Print the lines of each item below word for word, omitting the pictures from your answer.

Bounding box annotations
────────────────────────────────────────
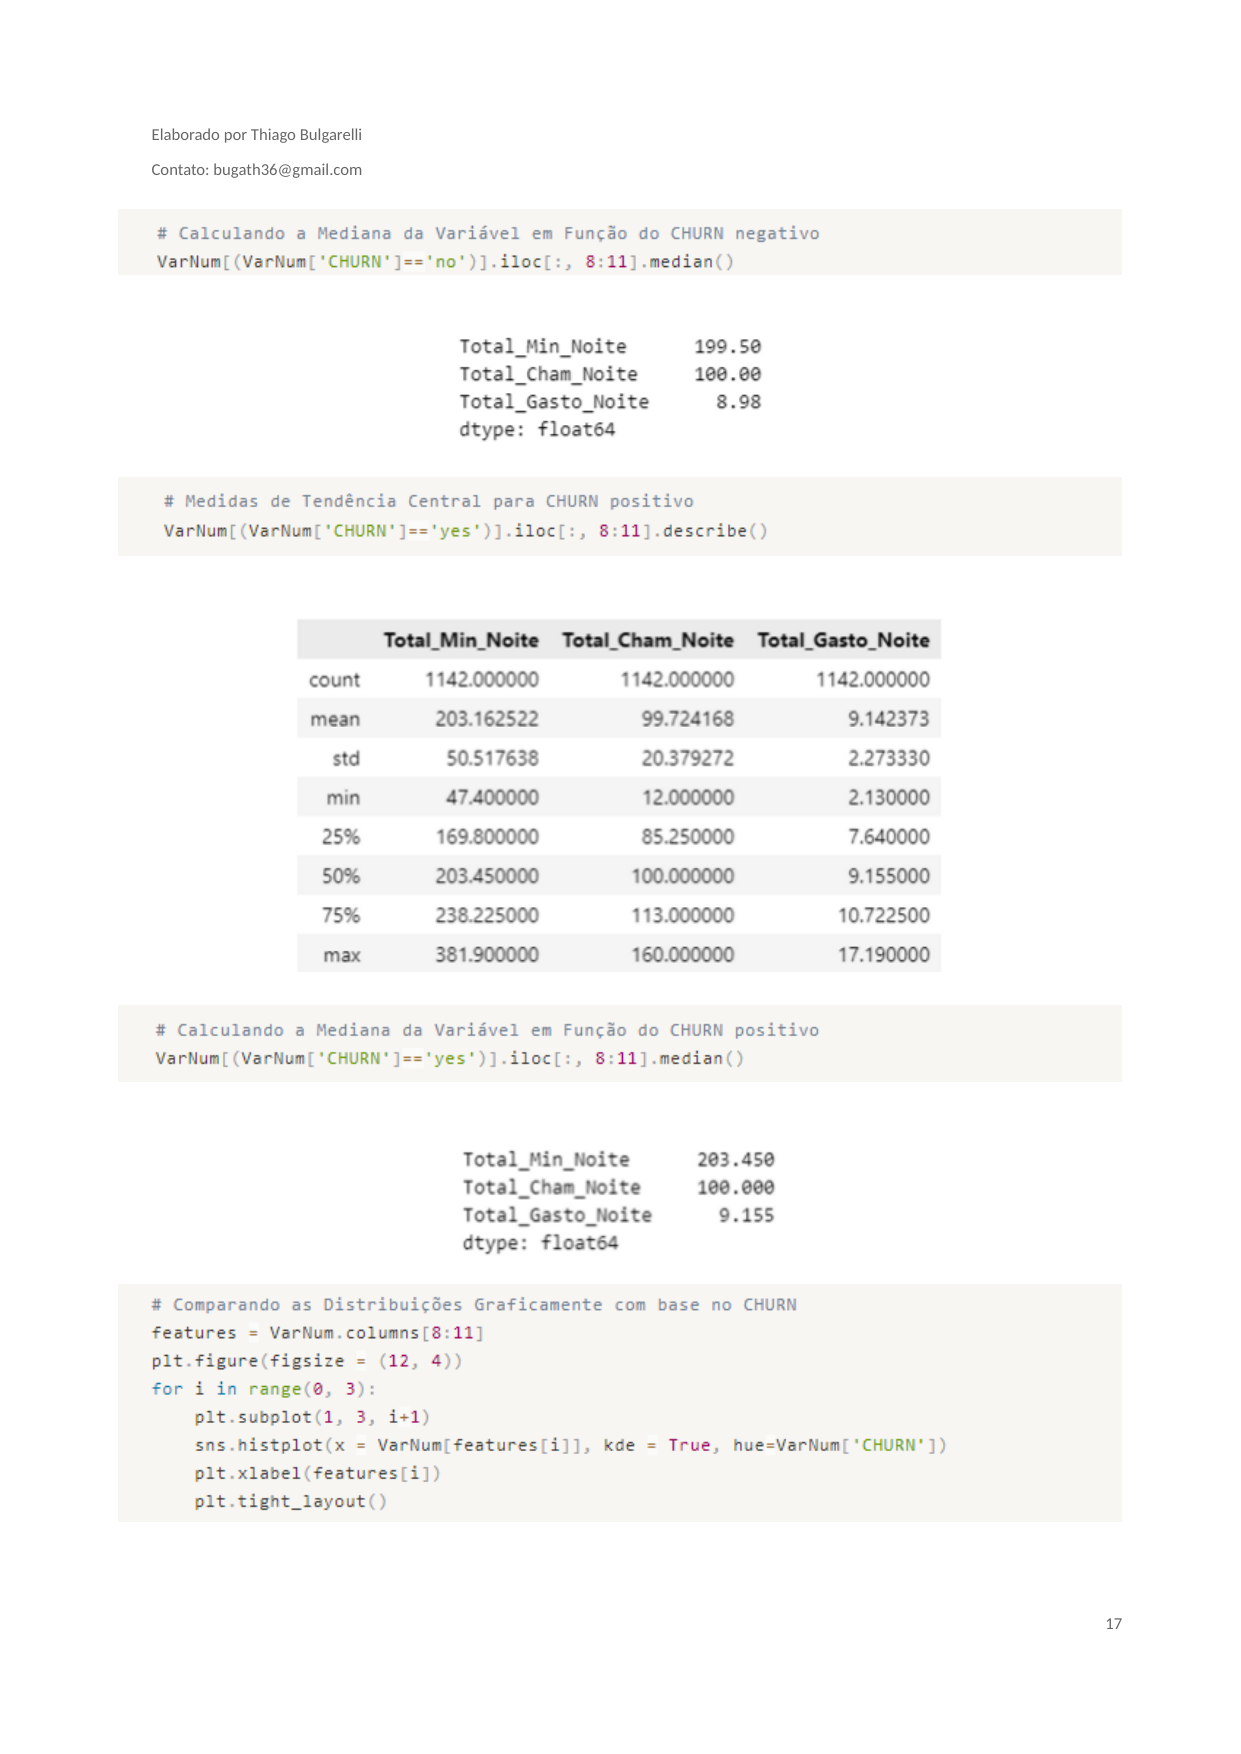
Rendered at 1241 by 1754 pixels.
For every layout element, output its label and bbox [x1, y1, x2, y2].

picture [118, 477, 1123, 556]
picture [287, 609, 953, 972]
picture [451, 1136, 789, 1264]
picture [449, 328, 791, 443]
picture [118, 1284, 1123, 1522]
picture [118, 1005, 1123, 1082]
picture [118, 209, 1123, 275]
────────────────────────────────────────
:: Correct output ::
Rendered at 1241 by 1754 pixels.
For every layout element, output its label and bbox [x1, y1, x2, y2].

picture [118, 477, 1123, 556]
picture [287, 609, 953, 972]
picture [451, 1136, 789, 1264]
picture [449, 328, 791, 443]
picture [118, 1284, 1123, 1522]
picture [118, 1005, 1123, 1082]
picture [118, 209, 1123, 275]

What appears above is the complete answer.